**EXERCICES:**
[1] Résumez en deux phrases le passage sur les divertissements du soir.
[2] Prolongez le passage sur les divertissements du soir au-delà de sa dernière phrase.

--- TEXTE SOURCE ---

Deuxième veille : les divertissements du soir

Comme dans la célèbre fresque de Botticelli (1483-1485), Vénus s’avance, accompagnée des trois Grâces. Le battement sourd du tonnant (grosse caisse) introduit une danse chaotique agitée par une musique de Louis Constantin (1585 ?-1657). Elu « roi des violons » en 1624, ce souverain des archets fait glisser des danseurs aux larges robes noires sur une scène envahie par un brouillard dense. Divinités du destin et sœurs des Heures, ces Parques figurent les désordres de la nuit traversés par les crissements inquiétants des violons. Survient Vénus qui s’empresse de chasser ces « ennemis de la joie ». La voix cristalline et ardente de Caroline Dangin-Bardot est touchante mais peine à s’imposer face à un continuo débordant. Heureusement, la prise de son corrige ce léger déséquilibre sur le CD. Cet air de Jean de Cambefort chante la gloire du « jeune Louis, le plus Grand des Monarques » et préfigure ces Prologues d’opéras qu’imposera bientôt Lully. Sa construction mêle des passages solistes aux chœurs en imitation chargés d’amplifier le message portés par le solo ou un duo. Bientôt apparaît Louis, vêtu d’un banyan (robe d’intérieur pour homme) écarlate. Il est suivi par des serviteurs de la nuit dont le visage est couvert d’un voile en tulle noire. Lentement, il est dépouillé de ses vêtements, découvrant un physique athlétique éblouissant. La scène magnifie un jeune prince prometteur mis à nu (ou presque) pour marquer sa soumission « à la puissance… de ce Dieu dont jamais on n’évite les coups ». Pendant qu’il s’allonge sur le plateau en signe d’humilité, deux airs accompagnent l’entrée des Trois Grâces. Sur scène, le monde des romans de chevalerie s’anime dans deux tableaux : la figuration de hautes murailles des forteresses médiévales par deux rangs de voltigeurs debout sur les épaules de solides porteurs et une danse du sabre au dénouement sanglant. Sans transition, les Grâces célèbrent Vénus dans un dialogue s’achevant en un attendrissant trio. Michel Lambert est l’auteur de cet hymne à la beauté dans lequel le continuo duveteux contraste avec l’aigu tranché des trois voix du dessus.

--- DONNÉES ---

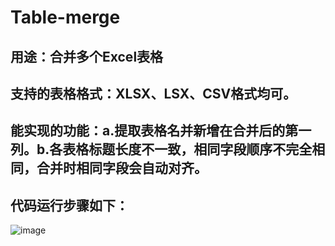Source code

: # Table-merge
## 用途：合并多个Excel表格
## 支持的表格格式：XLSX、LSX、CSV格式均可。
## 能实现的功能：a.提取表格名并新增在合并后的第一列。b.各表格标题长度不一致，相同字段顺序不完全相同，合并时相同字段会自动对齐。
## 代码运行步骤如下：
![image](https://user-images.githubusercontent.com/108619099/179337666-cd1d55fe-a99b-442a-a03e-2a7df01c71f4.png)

---

**CORRIGÉS:**
[1] Vénus, accompagnée des trois Grâces, chasse les Parques qui figurent les désordres de la nuit, puis un air de Jean de Cambefort chante la gloire du jeune Louis, qui est dépouillé de ses vêtements et s’allonge sur le plateau en signe d’humilité. Après deux tableaux tirés du monde des romans de chevalerie, les Grâces célèbrent Vénus dans un dialogue de Michel Lambert qui s’achève en trio.

[2]
Une courte sinfonia aux allures pastorales sert de préliminaire aux Noces de Thétis, comédie muette à la mode italienne. Thétis, nymphe marine, est mariée de force à un mortel, Pelée. Or, elle a le pouvoir de se métamorphoser sans cesse pour échapper à ce mariage. Pour l’y contraindre, elle doit être maintenue fermement pendant qu’elle change d’apparence, jusqu’à ce que, fatiguée, elle finisse par céder. La mise en scène abrupte d’une scène de mariage est surprenante pour quiconque aurait oublié ses fondamentaux en matière de mythologie grecque. La musique est plutôt savoureuse, quelque peu mélancolique mais joliment rythmée. Elle suggère la danse avant de s’achever en marche nuptiale. Par effet de contraste, sur scène, les acrobates enferment Thétis dans un cercle, ballottée comme une poupée de chiffon avant de la conduire vers un escalier formé par des baladins puis de la faire s’avancer, dans un extraordinaire exercice d’équilibriste, marchant en hauteur sur une ligne formée par les mains des acrobates. Après une incursion burlesque de Janus, pour souligner la double nature de l’épousée (divine mariée à un mortel), la cérémonie est interrompue par Eris, déesse de la discorde, furieuse de ne pas avoir été invitée aux noces. Elle surgit au bruit assourdissant d’une cloche plaque (instrument en forme de plaque métallique).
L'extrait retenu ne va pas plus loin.